Despite that Mg has a lot of possible applications, the easiest deformation mechanism in Mg alloys, basal slip, can only provide two independent slip systems, leading to large plastic anisotropy and poor mechanical properties of Mg alloys at room temperature, restricting the applications of Mg alloys. Ascertaining the contribution of twins to plastic deformation for Mg alloys, predicting twin nucleation and twin variant selection behavior in polycrystalline Mg alloys, as well as understanding the coordinative and competitive relationships between twins and slips, are the key cornerstones to designing Mg alloys with outstanding and compressive mechanical properties and to promoting the applications of Mg alloys.
A dual-textured wrought Mg-6.5Zn (wt.%) alloy with limited yield asymmetry (compressive yield strength / tensile yield strength: 0.90) is reported.
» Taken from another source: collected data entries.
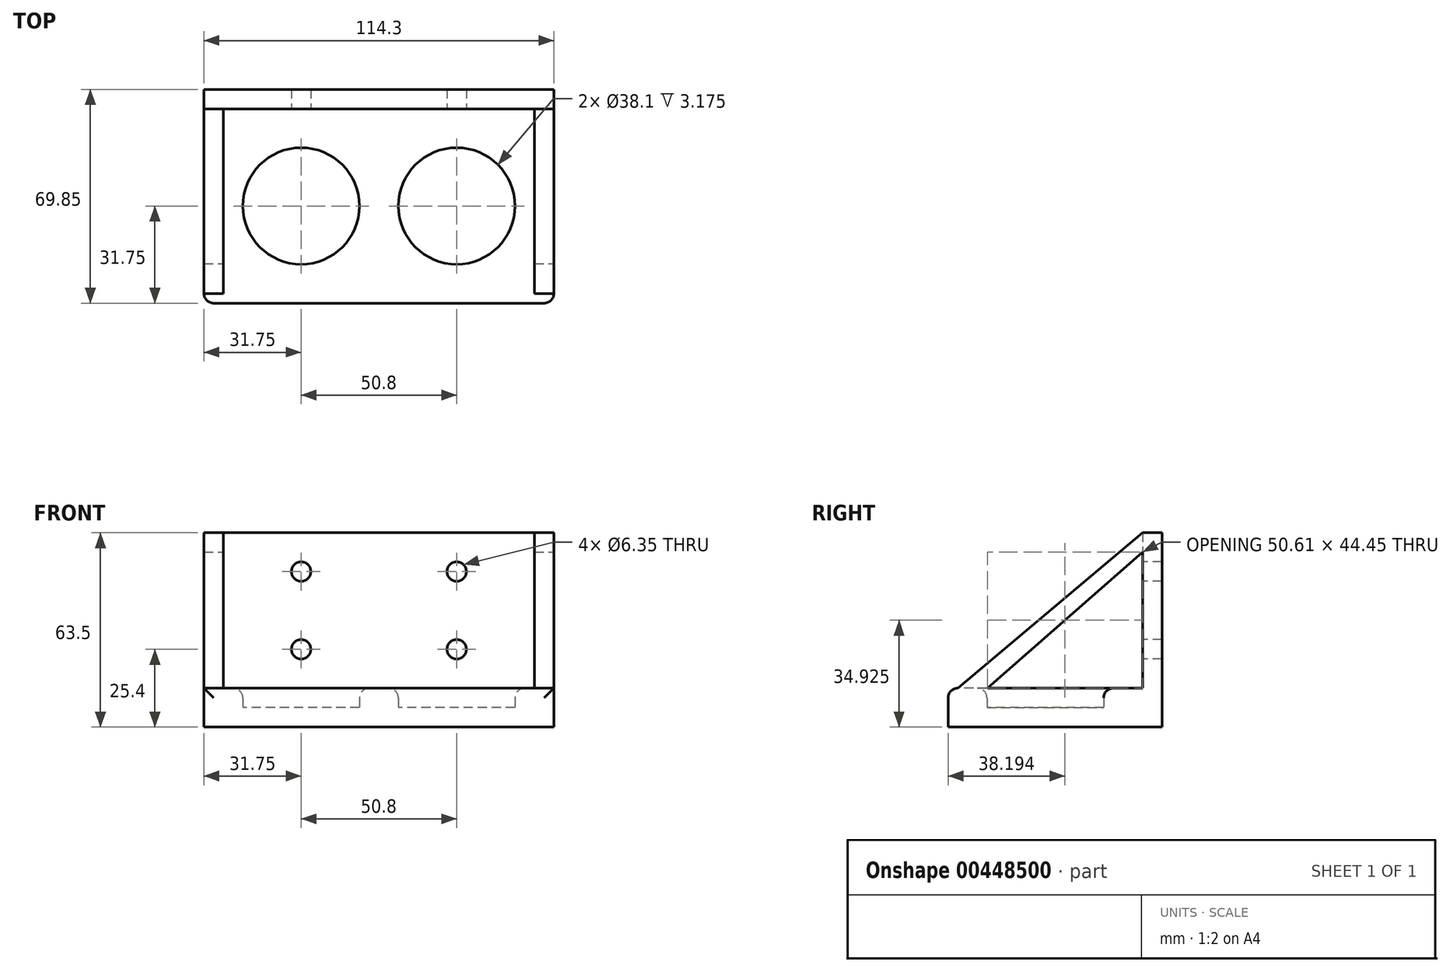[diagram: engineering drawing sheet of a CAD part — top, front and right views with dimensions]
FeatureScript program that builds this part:
annotation { "Feature Type Name" : "Feature", "Feature Type Description" : "" }
export const myFeature = defineFeature(function(context is Context, id is Id, definition is map)
    precondition{}
    {
        {
            var Q0;
            Q0=qCreatedBy(makeId("Top.planeOp"),FACE);
            var sketch = newSketch(context, id + "F0", { "sketchPlane" : qUnion([Q0])});
            skLineSegment(sketch, "E0.bottom", {"start": v(57.15, -31.75) * mm, "end": v(-57.15, -31.75) * mm});
            skLineSegment(sketch, "E0.top", {"start": v(57.15, 31.75) * mm, "end": v(-57.15, 31.75) * mm});
            skLineSegment(sketch, "E0.left", {"start": v(57.15, -31.75) * mm, "end": v(57.15, 31.75) * mm});
            skLineSegment(sketch, "E0.right", {"start": v(-57.15, -31.75) * mm, "end": v(-57.15, 31.75) * mm});
            skPoint(sketch, "E0.middle", {"position": v(0, 0) * mm});
            skCircle(sketch, "E1", {"center": v(-25.4, 0) * mm, "radius": 19.05 * mm});
            skCircle(sketch, "E2", {"center": v(25.4, 0) * mm, "radius": 19.05 * mm});
            skSolve(sketch);
        }
        {
            var Q0;
            Q0=makeQuery(id+"F0.imprint","IMPRINT",FACE,{"disambiguationData":[TD([[makeQuery(id+"F0.imprint","IMPRINT",EDGE,{"derivedFrom":sQuery(id+"F0.wireOp",EDGE,"E0.bottom")}),-1.0]])]});
            extrude(context, id + "F1", {"entities" : qUnion([Q0]), "depth" : 12.7 * mm});
        }
        {
            var Q0;
            Q0=makeQuery(id+"F0.imprint","IMPRINT",FACE,{"disambiguationData":[TD([[makeQuery(id+"F0.imprint","IMPRINT",EDGE,{"derivedFrom":sQuery(id+"F0.wireOp",EDGE,"E1")}),1.0]])]});
            var Q1;
            Q1=makeQuery(id+"F0.imprint","IMPRINT",FACE,{"disambiguationData":[TD([[makeQuery(id+"F0.imprint","IMPRINT",EDGE,{"derivedFrom":sQuery(id+"F0.wireOp",EDGE,"E2")}),1.0]])]});
            extrude(context, id + "F2", {"entities" : qUnion([Q0, Q1]), "operationType" : NewBodyOperationType.ADD, "depth" : 6.35 * mm});
        }
        {
            var Q0;
            Q0=makeQuery(id+"F1.opExtrude","CAP_FACE",FACE,{"disambiguationData":[OSD([sQuery(id+"F0.wireOp",EDGE,"E0.bottom"),sQuery(id+"F0.wireOp",EDGE,"E0.top"),sQuery(id+"F0.wireOp",EDGE,"E0.left"),sQuery(id+"F0.wireOp",EDGE,"E0.right"),sQuery(id+"F0.wireOp",EDGE,"E1"),sQuery(id+"F0.wireOp",EDGE,"E2")])],"isStart":false});
            var sketch = newSketch(context, id + "F3", { "sketchPlane" : qUnion([Q0])});
            skLineSegment(sketch, "E3", {"start": v(0, 31.75) * mm, "end": v(0, -28.58) * mm, "construction": true});
            skLineSegment(sketch, "E4.bottom", {"start": v(-57.15, 31.75) * mm, "end": v(-50.8, 31.75) * mm});
            skLineSegment(sketch, "E4.top", {"start": v(-57.15, -28.57) * mm, "end": v(-50.8, -28.57) * mm});
            skLineSegment(sketch, "E4.left", {"start": v(-57.15, 31.75) * mm, "end": v(-57.15, -28.58) * mm});
            skLineSegment(sketch, "E4.right", {"start": v(-50.8, 31.75) * mm, "end": v(-50.8, -28.57) * mm});
            skLineSegment(sketch, "E5.MirrorCS", {"start": v(50.8, 31.75) * mm, "end": v(50.8, -28.57) * mm});
            skLineSegment(sketch, "E6.MirrorCS", {"start": v(57.15, 31.75) * mm, "end": v(50.8, 31.75) * mm});
            skLineSegment(sketch, "E7.MirrorCS", {"start": v(57.15, -28.57) * mm, "end": v(50.8, -28.57) * mm});
            skLineSegment(sketch, "E8.MirrorCS", {"start": v(57.15, 31.75) * mm, "end": v(57.15, -28.58) * mm});
            skSolve(sketch);
        }
        {
            var Q0;
            Q0=makeQuery(id+"F3.imprint","IMPRINT",FACE,{"disambiguationData":[TD([[makeQuery(id+"F3.imprint","IMPRINT",EDGE,{"derivedFrom":sQuery(id+"F3.wireOp",EDGE,"E4.bottom")}),1.0]])]});
            var Q1;
            Q1=makeQuery(id+"F3.imprint","IMPRINT",FACE,{"disambiguationData":[TD([[makeQuery(id+"F3.imprint","IMPRINT",EDGE,{"derivedFrom":sQuery(id+"F3.wireOp",EDGE,"E5.MirrorCS")}),1.0]])]});
            extrude(context, id + "F4", {"entities" : qUnion([Q0, Q1]), "operationType" : NewBodyOperationType.ADD, "depth" : 50.8 * mm});
        }
        {
            var Q0;
            Q0=makeQuery(id+"F4.boolean.opBoolean","MERGE",FACE,{"derivedFrom":[makeQuery(id+"F1.opExtrude","SWEPT_FACE",FACE,{"disambiguationData":[OSD([sQuery(id+"F0.wireOp",EDGE,"E0.right")])]}),makeQuery(id+"F4.opExtrude","SWEPT_FACE",FACE,{"disambiguationData":[OSD([sQuery(id+"F3.wireOp",EDGE,"E4.left")])]})]});
            var sketch = newSketch(context, id + "F5", { "sketchPlane" : qUnion([Q0])});
            skLineSegment(sketch, "E9.0", {"start": v(-31.75, 12.7) * mm, "end": v(28.57, 12.7) * mm, "construction": true});
            skLineSegment(sketch, "E10", {"start": v(-31.75, 63.5) * mm, "end": v(28.58, 12.7) * mm});
            skSolve(sketch);
        }
        {
            var Q0;
            Q0=makeQuery(id+"F5.imprint","IMPRINT",FACE,{"disambiguationData":[TD([[makeQuery(id+"F5.imprint","IMPRINT",EDGE,{"derivedFrom":sQuery(id+"F5.wireOp",EDGE,"E10")}),1.0]])]});
            extrude(context, id + "F6", {"entities" : qUnion([Q0]), "operationType" : NewBodyOperationType.REMOVE, "endBound" : BoundingType.THROUGH_ALL, "oppositeDirection" : true, "depth" : 25.4 * mm});
        }
        {
            var Q0;
            Q0=makeQuery(id+"F4.boolean.opBoolean","MERGE",FACE,{"derivedFrom":[makeQuery(id+"F1.opExtrude","SWEPT_FACE",FACE,{"disambiguationData":[OSD([sQuery(id+"F0.wireOp",EDGE,"E0.top")])]}),makeQuery(id+"F4.opExtrude","SWEPT_FACE",FACE,{"disambiguationData":[OSD([sQuery(id+"F3.wireOp",EDGE,"E4.bottom")])]}),makeQuery(id+"F4.opExtrude","SWEPT_FACE",FACE,{"disambiguationData":[OSD([sQuery(id+"F3.wireOp",EDGE,"E6.MirrorCS")])]})]});
            var sketch = newSketch(context, id + "F7", { "sketchPlane" : qUnion([Q0])});
            skLineSegment(sketch, "E11.0", {"start": v(-50.8, 63.5) * mm, "end": v(-50.8, 12.7) * mm});
            skLineSegment(sketch, "E12.0", {"start": v(-50.8, 12.7) * mm, "end": v(50.8, 12.7) * mm});
            skLineSegment(sketch, "E13.0", {"start": v(50.8, 63.5) * mm, "end": v(50.8, 12.7) * mm});
            skLineSegment(sketch, "E14", {"start": v(-50.8, 63.5) * mm, "end": v(50.8, 63.5) * mm});
            skLineSegment(sketch, "E15", {"start": v(-50.8, 63.5) * mm, "end": v(50.8, 12.7) * mm, "construction": true});
            skLineSegment(sketch, "E16", {"start": v(50.8, 63.5) * mm, "end": v(-50.8, 12.7) * mm, "construction": true});
            skLineSegment(sketch, "E17", {"start": v(-50.8, 38.1) * mm, "end": v(50.8, 38.1) * mm, "construction": true});
            skLineSegment(sketch, "E18", {"start": v(50.8, 38.1) * mm, "end": v(0, 63.5) * mm, "construction": true});
            skLineSegment(sketch, "E19", {"start": v(0, 63.5) * mm, "end": v(0, 12.7) * mm, "construction": true});
            skLineSegment(sketch, "E20", {"start": v(0, 12.7) * mm, "end": v(-50.8, 38.1) * mm, "construction": true});
            skLineSegment(sketch, "E21", {"start": v(0, 63.5) * mm, "end": v(-50.8, 38.1) * mm, "construction": true});
            skLineSegment(sketch, "E22", {"start": v(50.8, 38.1) * mm, "end": v(0, 12.7) * mm, "construction": true});
            skCircle(sketch, "E23", {"center": v(-25.4, 50.8) * mm, "radius": 3.18 * mm});
            skCircle(sketch, "E24", {"center": v(25.4, 50.8) * mm, "radius": 3.18 * mm});
            skCircle(sketch, "E25", {"center": v(25.4, 25.4) * mm, "radius": 3.18 * mm});
            skCircle(sketch, "E26", {"center": v(-25.4, 25.4) * mm, "radius": 3.18 * mm});
            skSolve(sketch);
        }
        {
            var Q0;
            Q0=makeQuery(id+"F7.imprint","IMPRINT",FACE,{"disambiguationData":[TD([[makeQuery(id+"F7.imprint","IMPRINT",EDGE,{"derivedFrom":sQuery(id+"F7.wireOp",EDGE,"E11.0")}),-1.0]])]});
            var Q1;
            Q1=makeQuery(id+"F7.imprint","IMPRINT",FACE,{"disambiguationData":[TD([[makeQuery(id+"F7.imprint","IMPRINT",EDGE,{"derivedFrom":sQuery(id+"F7.wireOp",EDGE,"E11.0")}),1.0]])]});
            extrude(context, id + "F8", {"entities" : qUnion([Q0, Q1]), "operationType" : NewBodyOperationType.ADD, "depth" : 6.35 * mm});
        }
        {
            var Q0;
            Q0=makeQuery(id+"F1.opExtrude","CAP_EDGE",EDGE,{"disambiguationData":[OSD([sQuery(id+"F0.wireOp",EDGE,"E1")])],"isStart":false});
            var Q1;
            Q1=makeQuery(id+"F1.opExtrude","CAP_EDGE",EDGE,{"disambiguationData":[OSD([sQuery(id+"F0.wireOp",EDGE,"E2")])],"isStart":false});
            var Q2;
            Q2=makeQuery(id+"F1.opExtrude","CAP_EDGE",EDGE,{"disambiguationData":[OSD([sQuery(id+"F0.wireOp",EDGE,"E0.bottom")])],"isStart":false});
            var Q3;
            Q3=makeQuery(id+"F1.opExtrude","SWEPT_EDGE",EDGE,{"disambiguationData":[OSD([sQuery(id+"F0.wireOp",EDGE,"E0.bottom"),sQuery(id+"F0.wireOp",EDGE,"E0.left")])]});
            var Q4;
            Q4=makeQuery(id+"F1.opExtrude","SWEPT_EDGE",EDGE,{"disambiguationData":[OSD([sQuery(id+"F0.wireOp",EDGE,"E0.bottom"),sQuery(id+"F0.wireOp",EDGE,"E0.right")])]});
            fillet(context, id + "F9", {"entities" : qUnion([Q0, Q1, Q2, Q3, Q4]), "radius" : 3.17 * mm, "tangentPropagation" : true, "allowEdgeOverflow" : false});
        }
        {
            var Q0;
            {var subQ0=sQuery(id+"F3.wireOp",EDGE,"E8.MirrorCS");var subQ1=sQuery(id+"F0.wireOp",EDGE,"E0.left");Q0=makeQuery(id+"F8.boolean.opBoolean","MERGE",FACE,{"derivedFrom":[makeQuery(id+"F4.boolean.opBoolean","MERGE",FACE,{"derivedFrom":[makeQuery(id+"F1.opExtrude","SWEPT_FACE",FACE,{"disambiguationData":[OSD([subQ1])]}),makeQuery(id+"F4.opExtrude","SWEPT_FACE",FACE,{"disambiguationData":[OSD([subQ0])]})]}),makeQuery(id+"F8.opExtrude","SWEPT_FACE",FACE,{"disambiguationData":[OSD([sQuery(id+"F0.wireOp",EDGE,"E0.top"),subQ1,sQuery(id+"F3.wireOp",EDGE,"E6.MirrorCS"),subQ0])]})]});}
            var sketch = newSketch(context, id + "F10", { "sketchPlane" : qUnion([Q0])});
            skLineSegment(sketch, "E27.0", {"start": v(31.75, 63.5) * mm, "end": v(-28.58, 12.7) * mm});
            skLineSegment(sketch, "E28.0", {"start": v(38.1, 63.5) * mm, "end": v(38.1, 0) * mm});
            skLineSegment(sketch, "E29.0", {"start": v(-28.57, 0) * mm, "end": v(38.1, 0) * mm});
            skLineSegment(sketch, "E30.0", {"start": v(-28.57, 12.7) * mm, "end": v(-28.57, 0) * mm});
            skLineSegment(sketch, "E31", {"start": v(31.75, 57.15) * mm, "end": v(31.75, 12.7) * mm});
            skLineSegment(sketch, "E32", {"start": v(31.75, 12.7) * mm, "end": v(-22.22, 12.7) * mm});
            skLineSegment(sketch, "E33", {"start": v(-22.22, 9.75) * mm, "end": v(-22.22, 12.7) * mm});
            skLineSegment(sketch, "E34", {"start": v(-22.22, 9.75) * mm, "end": v(31.75, 57.15) * mm});
            skSolve(sketch);
        }
        {
            var Q0;
            Q0=makeQuery(id+"F10.imprint","IMPRINT",FACE,{"disambiguationData":[TD([[makeQuery(id+"F10.imprint","IMPRINT",EDGE,{"derivedFrom":sQuery(id+"F10.wireOp",EDGE,"E31")}),-1.0]])]});
            extrude(context, id + "F11", {"entities" : qUnion([Q0]), "operationType" : NewBodyOperationType.REMOVE, "endBound" : BoundingType.THROUGH_ALL, "oppositeDirection" : true, "depth" : 25.4 * mm});
        }
    });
Approximately 80% of the grains present the standard texture of wrought Mg alloys while the grain orientation is rotated by ~90º perpendicularly to the c axis in the remaining 20%. The deformation mechanisms responsible for this behavior are analyzed on samples deformed in tension and compression up to different strains. Compressive deformation of the grains with the standard texture is accommodated by basal slip and extension twinning while tensile deformation promotes basal and non-basal prismatic and pyramidal slip, leading to the typical yield asymmetry. However, the rotated grains present the opposite (and much stronger) yield asymmetry because tensile deformation is absorbed by basal slip and extension twinning while compression deformation requires basal slip and compression twinning. Thus, the contribution of the 20% rotated grains to the overall mechanical behavior leads to (almost) similar values of the yield strength in tension and compression. This work provides a physical understanding of the deformation behavior of dual-textured Mg alloys, that can be used to develop novel dual-textured Mg alloys with limited yield asymmetry.
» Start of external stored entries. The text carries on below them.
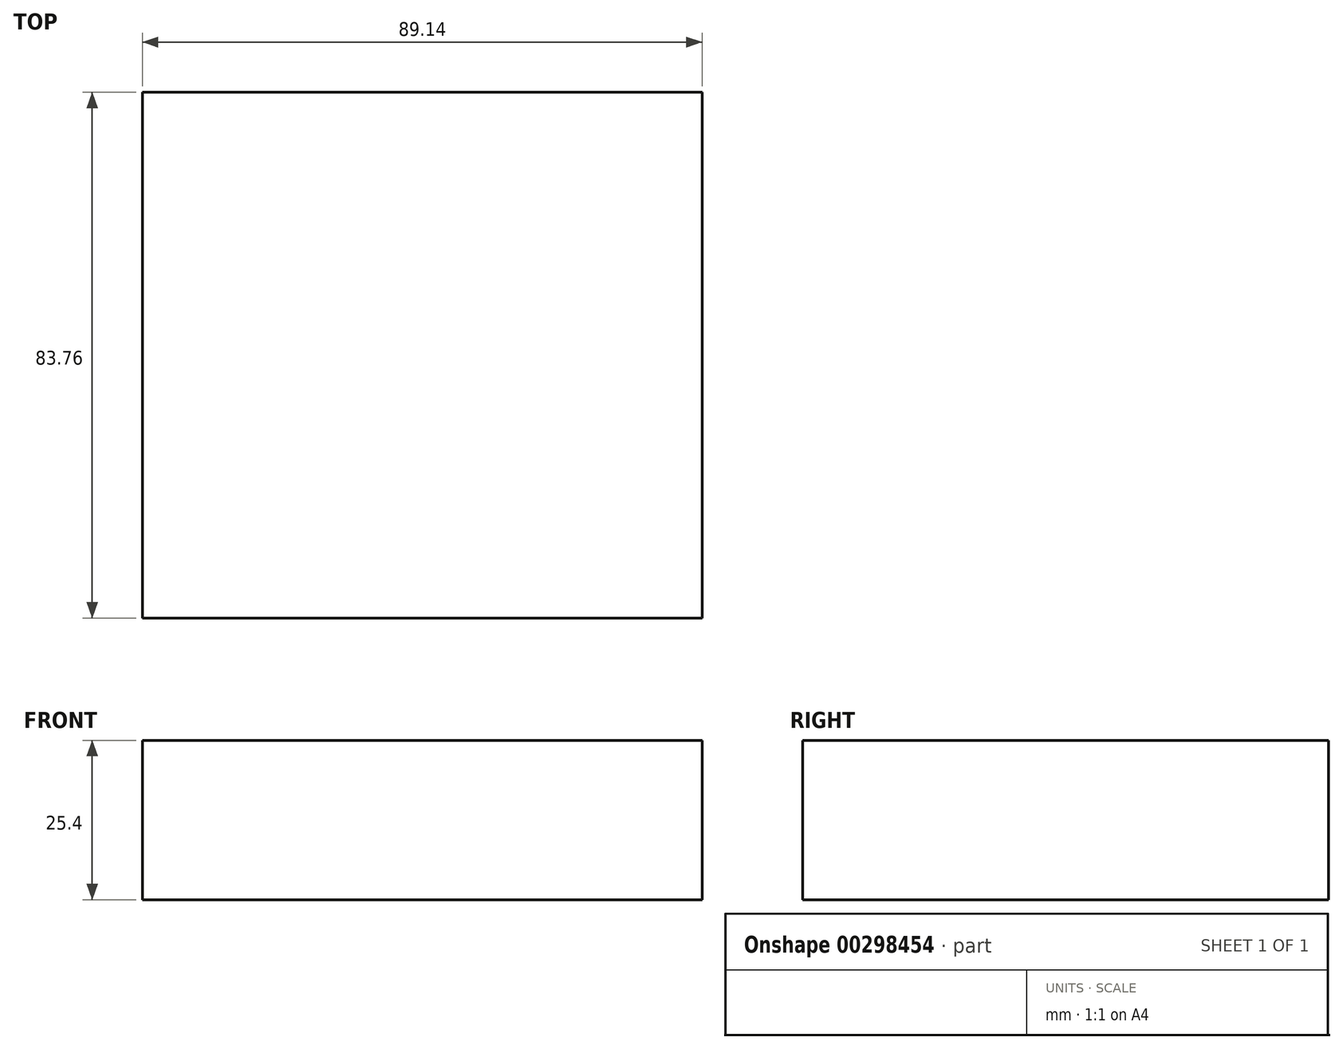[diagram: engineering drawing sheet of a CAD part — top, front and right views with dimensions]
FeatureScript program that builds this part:
annotation { "Feature Type Name" : "Feature", "Feature Type Description" : "" }
export const myFeature = defineFeature(function(context is Context, id is Id, definition is map)
    precondition{}
    {
        {
            var Q0;
            Q0=qCreatedBy(makeId("Top.planeOp"),FACE);
            var sketch = newSketch(context, id + "F0", { "sketchPlane" : qUnion([Q0])});
            skLineSegment(sketch, "E0.bottom", {"start": v(44.57, 41.88) * mm, "end": v(-44.57, 41.88) * mm});
            skLineSegment(sketch, "E0.top", {"start": v(44.57, -41.88) * mm, "end": v(-44.57, -41.88) * mm});
            skLineSegment(sketch, "E0.left", {"start": v(44.57, 41.88) * mm, "end": v(44.57, -41.88) * mm});
            skLineSegment(sketch, "E0.right", {"start": v(-44.57, 41.88) * mm, "end": v(-44.57, -41.88) * mm});
            skPoint(sketch, "E0.middle", {"position": v(0, 0) * mm});
            skSolve(sketch);
        }
        {
            var Q0;
            Q0 = qSketchRegion(id + "F0", true);
            extrude(context, id + "F1", {"entities" : qUnion([Q0]), "depth" : 25.4 * mm});
        }
    });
Besides, the transformation of compression twins (CT) to double twins
(DT) is studied in the dual-textured Mg-6.5Zn alloy during deformation along the extrusion axis. After 7.3% compression, 85% of CT are transformed to DT. In contrast, this ratio drops ii to 22% and 36% during tension although the applied stresses and strains in tension were much higher. The Schmid factor of the actual DT variants was very low (and often negative) in tension and compression and could not explain the differences in DT activity. It is shown that the suppressed CT → DT transformation during tension is accompanied by the activation of non-basal slip -rather than basal slip- which presumably hinder the transformation because the dissociation of basal dislocations is necessary to nucleate and grow extension twins in primary CT. These findings extend our understanding of the DT mechanism and point out an effective strategy to suppress DT activities by activating non-basal slip, which may be useful to design Mg alloys with high ductility.
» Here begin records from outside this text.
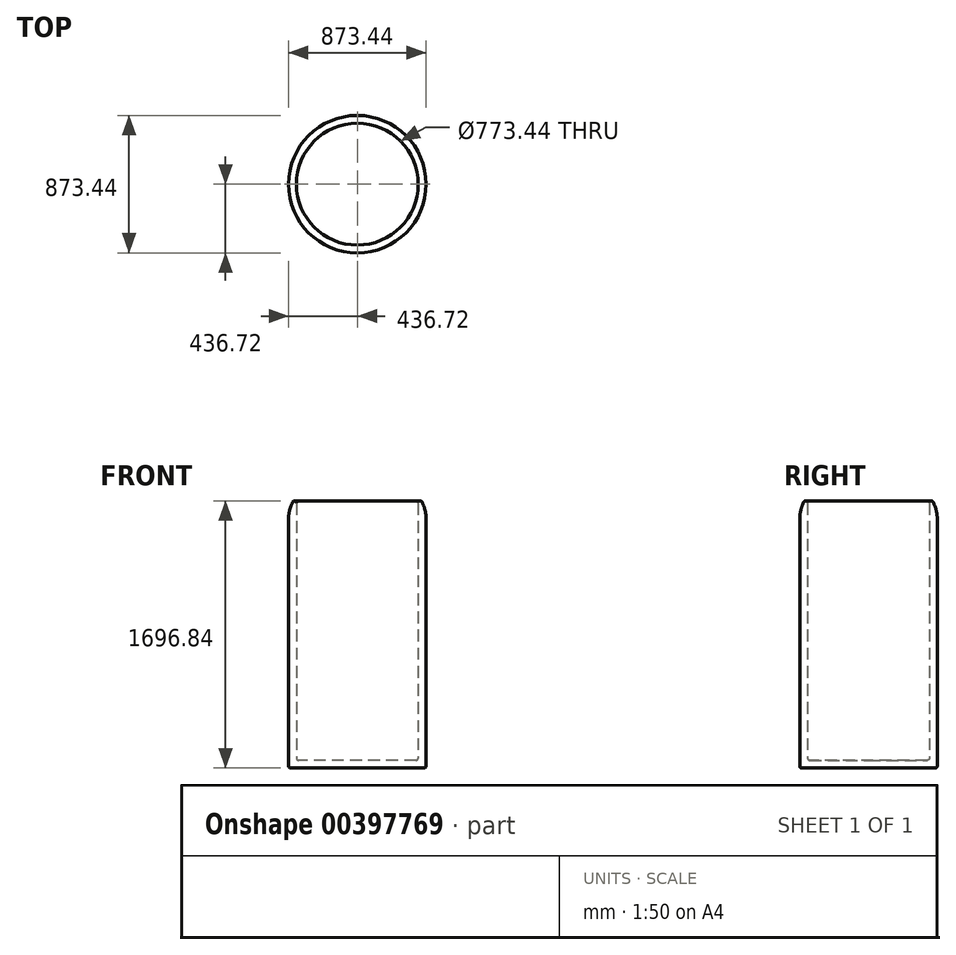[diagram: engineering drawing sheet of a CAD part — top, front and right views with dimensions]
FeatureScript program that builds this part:
annotation { "Feature Type Name" : "Feature", "Feature Type Description" : "" }
export const myFeature = defineFeature(function(context is Context, id is Id, definition is map)
    precondition{}
    {
        {
            var Q0;
            Q0=qCreatedBy(makeId("Top.planeOp"),FACE);
            var sketch = newSketch(context, id + "F0", { "sketchPlane" : qUnion([Q0])});
            skCircle(sketch, "E0", {"center": v(0, 0) * mm, "radius": 436.72 * mm});
            skSolve(sketch);
        }
        {
            var Q0;
            Q0 = qSketchRegion(id + "F0", true);
            extrude(context, id + "F1", {"entities" : qUnion([Q0]), "depth" : 1727.2 * mm});
        }
        {
            var Q0;
            Q0=makeQuery(id+"F1.opExtrude","CAP_FACE",FACE,{"disambiguationData":[OSD([sQuery(id+"F0.wireOp",EDGE,"E0")])],"isStart":false});
            shell(context, id + "F2", {"entities" : qUnion([Q0]), "thickness" : 50 * mm});
        }
        {
            var Q0;
            Q0=makeQuery(id+"F1.opExtrude","CAP_EDGE",EDGE,{"disambiguationData":[OSD([sQuery(id+"F0.wireOp",EDGE,"E0")])],"isStart":false});
            fillet(context, id + "F3", {"entities" : qUnion([Q0]), "radius" : 233.02 * mm, "tangentPropagation" : true, "allowEdgeOverflow" : false});
        }
        {
            var Q0;
            Q0=makeQuery(id+"F1.opExtrude","CAP_EDGE",EDGE,{"disambiguationData":[OSD([sQuery(id+"F0.wireOp",EDGE,"E0")])],"isStart":true});
            var Q1;
            {var subQ0=sQuery(id+"F0.wireOp",EDGE,"E0");Q1=makeQuery(id+"F2.opShell","OFFSET_FACE",FACE,{"disambiguationData":[OSD([subQ0]),TDD([makeQuery(id+"F1.opExtrude","SWEPT_FACE",FACE,{"disambiguationData":[OSD([subQ0])]})])]});}
            fillet(context, id + "F4", {"entities" : qUnion([Q0, Q1]), "radius" : 12.7 * mm, "tangentPropagation" : true, "allowEdgeOverflow" : false});
        }
    });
Machine learning provides a new approach to simultaneously examine dozens of factors, including the grain size, Schmid factor and boundary conditions in neighboring grains, on twin nucleation and propagation. In the following work, other advanced in-situ electron backscattered diffraction, high-resolution digital image correlation and diffraction contrast tomography measurements in combination of machine learning are considered to employ to better understand the deformation behavior of Mg alloys.